Adriana Vandoni
Ottomar era meu amigo, fomos colegas na Fundação Getúlio Vargas no curso de Administração Pública.
No começo era meio calado, mais observava que falava. Mas, o coitado, desde o primeiro dia em que apareceu na aula, resolveu sentar-se no meio do nosso grupo (éramos três inseparáveis: Eu, Carla e Bete). Não tardou para que Ottomar se soltasse e interagisse totalmente ao nosso grupo.
Fazíamos todos os trabalhos juntos, às vezes com intensas discussões, como foi um trabalho sobre os poderes do Ministério Público. Ele resolveu discordar do que eu estava falando durante a apresentação, imaginem a cena: nós em pé, os professores e o restante da turma assistindo e Ottomar discutindo, sempre falando calmamente. Devagar e sempre. Ele achava que os poderes de investigação deveriam ser limitados e eu defendia que os poderes do MP deveriam ser expandidos. A situação começou a ficar constrangedora, a turma ria sem parar, os professores riam pelo canto da boca, ou seja, estávamos fazendo um showzinho. Até que eu, já morta de vergonha, disse: “Ottomar você está certo, acontece que estamos em lados opostos do balcão. Você é um político, logo, passível de investigação.
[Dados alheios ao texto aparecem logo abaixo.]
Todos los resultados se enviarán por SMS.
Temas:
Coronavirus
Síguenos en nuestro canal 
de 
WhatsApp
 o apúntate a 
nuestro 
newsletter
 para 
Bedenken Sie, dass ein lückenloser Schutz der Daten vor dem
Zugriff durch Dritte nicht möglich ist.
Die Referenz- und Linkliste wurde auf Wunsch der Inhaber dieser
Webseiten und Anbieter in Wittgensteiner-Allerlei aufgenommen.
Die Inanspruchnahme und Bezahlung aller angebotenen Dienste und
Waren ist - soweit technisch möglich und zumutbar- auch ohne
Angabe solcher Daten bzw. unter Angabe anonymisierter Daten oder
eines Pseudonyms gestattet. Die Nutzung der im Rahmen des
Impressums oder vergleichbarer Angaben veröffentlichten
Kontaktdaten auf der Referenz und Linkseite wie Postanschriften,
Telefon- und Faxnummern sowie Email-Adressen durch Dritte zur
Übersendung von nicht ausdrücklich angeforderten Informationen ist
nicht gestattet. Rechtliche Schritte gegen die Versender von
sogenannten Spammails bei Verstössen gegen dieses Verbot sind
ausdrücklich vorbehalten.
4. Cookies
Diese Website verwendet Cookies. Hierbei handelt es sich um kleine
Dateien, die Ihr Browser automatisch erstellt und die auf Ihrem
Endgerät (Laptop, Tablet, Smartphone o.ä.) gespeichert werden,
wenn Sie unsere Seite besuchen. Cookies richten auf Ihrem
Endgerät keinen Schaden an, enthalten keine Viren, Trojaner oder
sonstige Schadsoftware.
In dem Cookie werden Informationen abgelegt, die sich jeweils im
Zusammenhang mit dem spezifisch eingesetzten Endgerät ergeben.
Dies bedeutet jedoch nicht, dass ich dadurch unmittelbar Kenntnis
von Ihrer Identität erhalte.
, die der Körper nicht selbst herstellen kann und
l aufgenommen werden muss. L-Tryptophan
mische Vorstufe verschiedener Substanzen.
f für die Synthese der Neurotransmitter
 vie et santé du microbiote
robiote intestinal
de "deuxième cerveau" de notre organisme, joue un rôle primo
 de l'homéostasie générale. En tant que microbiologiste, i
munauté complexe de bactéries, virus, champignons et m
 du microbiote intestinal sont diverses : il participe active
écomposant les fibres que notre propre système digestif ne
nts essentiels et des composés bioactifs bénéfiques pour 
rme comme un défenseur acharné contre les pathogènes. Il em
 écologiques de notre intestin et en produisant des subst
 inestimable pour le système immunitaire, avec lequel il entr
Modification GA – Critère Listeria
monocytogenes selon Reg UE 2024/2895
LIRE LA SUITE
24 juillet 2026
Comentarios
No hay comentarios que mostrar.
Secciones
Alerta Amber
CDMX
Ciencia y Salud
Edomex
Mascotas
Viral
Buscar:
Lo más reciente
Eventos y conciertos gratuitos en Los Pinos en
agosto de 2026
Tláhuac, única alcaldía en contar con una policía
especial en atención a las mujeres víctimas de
Por isso acha que os poderes devem ser restritos.” E como sempre em nossas discussões, tudo acabava em gargalhada.
A Bete pegava mais no pé dele, principalmente nas vezes que ele dormia na sala de aula, fato que não era raro. Dizíamos que durante o tempo em que era parlamentar, ele tinha desenvolvido um mecanismo de "dormir em si"....risos....ele encolhia o seu já encolhido pescoço e simplesmente dormia de roncar.
Aprendi muito com Ottomar e com sua experiência de vida. Aprendi com ele a realidade da política. Se no curso eu aprendia a teoria e o fazer certo, com Ottomar eu aprendia o viável dentro do cenário real da política brasileira feita por esses políticos brasileiros. No curso, o lado romântico da administração pública, com ele a rudeza da realidade. Como na vez que num bate-papo, eu disse em quem ia votar para senador em 2002 e ele perguntou: ele sabe que você vai votar nele?, respondi: sei lá, Ottomar, acho que não. E ele me saiu com esta: então pra que votar? Primeiro faça-o saber que seu voto será dele, do contrário, nem vote.
Certo dia, durante a pré-campanha de Lula em 2001, Ottomar entrou na sala e nos pegou num caloroso debate sobre os cenários para o Brasil com cada um dos candidatos a presidente. Eu achava que Lula não conseguiria governar, pois ele não teria a maioria no Congresso. Em nossa sala os debates costumavam ser intensos, era uma turma eclética e tinha alguns petistas ferrenhos, alguns viraram ilustres, como por exemplo, Manuel Severino que virou presidente da Casa da Moeda até cair no esquema de Marcos Valério. Ottomar vendo todo aquele debate, chegou bem perto de mim e disse baixinho, passando a mão no meu braço, como sempre falava conosco: “filhinha, em um regime presidencial como o nosso, a maioria é sempre do presidente, não importa quem seja ele, muito menos por qual partido se elegeu”.
Durante a sua pré-campanha para o governo, em 2001, tínhamos um trabalho para entregar, nesse trabalho nosso grupo era formado por nós dois apenas. Antes de sairmos do Rio, ele rumo a Boa Vista e eu para Cuiabá, combinamos a parte que ele me enviaria por e-mail até tal dia. Passei duas semanas recebendo e-mails diários de Ottomar com a frase: “Tô na área”. E nada do material. Era apenas “Tô, na área” e nada. Depois de uns 15 e-mails desse, eu respondi: “Pois saia da área, engraçadinho, que o trabalho já tá pronto, ok?”
O “tô na área” virou gozação na nossa turma e quando ele entrava na sala já dizia: “meninas, tô na área”.